TASK DETAILS
Print all of the data exactly as written.

INFORMATION SUPPLIED
----------------
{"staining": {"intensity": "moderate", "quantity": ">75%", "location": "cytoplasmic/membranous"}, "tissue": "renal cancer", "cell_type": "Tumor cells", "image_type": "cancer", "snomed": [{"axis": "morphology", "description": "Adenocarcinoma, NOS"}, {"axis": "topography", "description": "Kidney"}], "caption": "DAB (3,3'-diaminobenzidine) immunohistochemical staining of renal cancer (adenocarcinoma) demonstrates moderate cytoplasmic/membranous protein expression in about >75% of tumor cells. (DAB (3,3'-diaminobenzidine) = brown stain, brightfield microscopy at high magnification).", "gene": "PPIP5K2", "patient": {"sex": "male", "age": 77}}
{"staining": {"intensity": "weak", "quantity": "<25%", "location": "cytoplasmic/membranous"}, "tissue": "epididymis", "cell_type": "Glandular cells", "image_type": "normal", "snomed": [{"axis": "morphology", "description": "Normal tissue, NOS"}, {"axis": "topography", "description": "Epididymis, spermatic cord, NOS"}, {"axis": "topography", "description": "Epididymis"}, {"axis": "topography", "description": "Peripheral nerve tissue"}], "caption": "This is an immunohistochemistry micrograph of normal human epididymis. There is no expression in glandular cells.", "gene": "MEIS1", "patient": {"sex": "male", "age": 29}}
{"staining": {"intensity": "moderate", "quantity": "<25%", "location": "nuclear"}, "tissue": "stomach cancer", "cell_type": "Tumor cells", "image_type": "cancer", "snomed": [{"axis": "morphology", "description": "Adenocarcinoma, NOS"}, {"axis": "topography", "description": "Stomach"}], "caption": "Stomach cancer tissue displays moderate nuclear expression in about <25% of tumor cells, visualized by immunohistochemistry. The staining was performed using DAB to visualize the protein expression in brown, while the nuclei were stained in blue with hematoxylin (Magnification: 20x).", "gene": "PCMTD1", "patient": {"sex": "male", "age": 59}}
----------------
SOLUTION TO THIS TASK
{"staining": {"intensity": "moderate", "quantity": ">75%", "location": "cytoplasmic/membranous"}, "tissue": "renal cancer", "cell_type": "Tumor cells", "image_type": "cancer", "snomed": [{"axis": "morphology", "description": "Adenocarcinoma, NOS"}, {"axis": "topography", "description": "Kidney"}], "caption": "DAB (3,3'-diaminobenzidine) immunohistochemical staining of renal cancer (adenocarcinoma) demonstrates moderate cytoplasmic/membranous protein expression in about >75% of tumor cells. (DAB (3,3'-diaminobenzidine) = brown stain, brightfield microscopy at high magnification).", "gene": "PPIP5K2", "patient": {"sex": "male", "age": 77}}
{"staining": {"intensity": "weak", "quantity": "<25%", "location": "cytoplasmic/membranous"}, "tissue": "epididymis", "cell_type": "Glandular cells", "image_type": "normal", "snomed": [{"axis": "morphology", "description": "Normal tissue, NOS"}, {"axis": "topography", "description": "Epididymis, spermatic cord, NOS"}, {"axis": "topography", "description": "Epididymis"}, {"axis": "topography", "description": "Peripheral nerve tissue"}], "caption": "This is an immunohistochemistry micrograph of normal human epididymis. There is no expression in glandular cells.", "gene": "MEIS1", "patient": {"sex": "male", "age": 29}}
{"staining": {"intensity": "moderate", "quantity": "<25%", "location": "nuclear"}, "tissue": "stomach cancer", "cell_type": "Tumor cells", "image_type": "cancer", "snomed": [{"axis": "morphology", "description": "Adenocarcinoma, NOS"}, {"axis": "topography", "description": "Stomach"}], "caption": "Stomach cancer tissue displays moderate nuclear expression in about <25% of tumor cells, visualized by immunohistochemistry. The staining was performed using DAB to visualize the protein expression in brown, while the nuclei were stained in blue with hematoxylin (Magnification: 20x).", "gene": "PCMTD1", "patient": {"sex": "male", "age": 59}}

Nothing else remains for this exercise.